**Aim of the exercise:**
With the pictures omitted, set down exactly the lines from the one that contains "Komkommerdieet:..." through the last line of the data.

**Saved data entries:**
[Start of section]

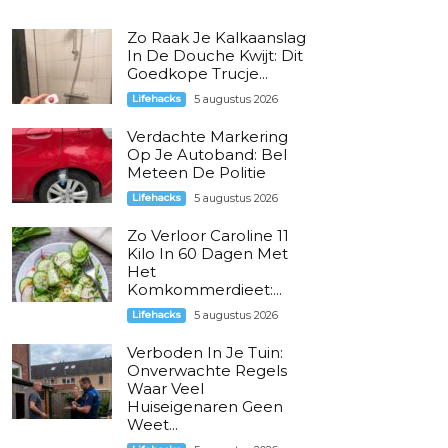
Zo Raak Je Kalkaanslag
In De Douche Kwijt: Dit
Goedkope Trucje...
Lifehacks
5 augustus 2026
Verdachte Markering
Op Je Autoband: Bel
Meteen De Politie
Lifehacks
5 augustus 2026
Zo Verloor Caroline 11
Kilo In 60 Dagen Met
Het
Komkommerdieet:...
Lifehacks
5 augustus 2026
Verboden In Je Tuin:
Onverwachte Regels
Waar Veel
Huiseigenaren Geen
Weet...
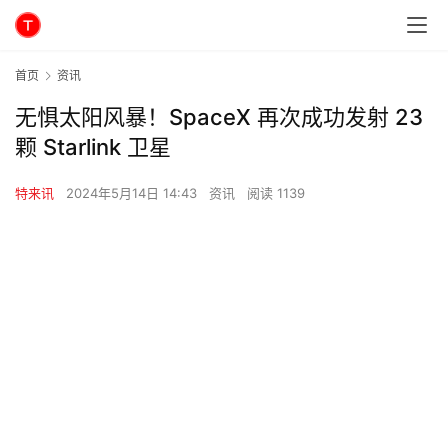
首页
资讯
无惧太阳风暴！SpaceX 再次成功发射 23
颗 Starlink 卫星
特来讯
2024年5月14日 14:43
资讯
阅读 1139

[End of section]

**Exercise solution:**
Komkommerdieet:...
Lifehacks
5 augustus 2026
Verboden In Je Tuin:
Onverwachte Regels
Waar Veel
Huiseigenaren Geen
Weet...
首页
资讯
无惧太阳风暴！SpaceX 再次成功发射 23
颗 Starlink 卫星
特来讯
2024年5月14日 14:43
资讯
阅读 1139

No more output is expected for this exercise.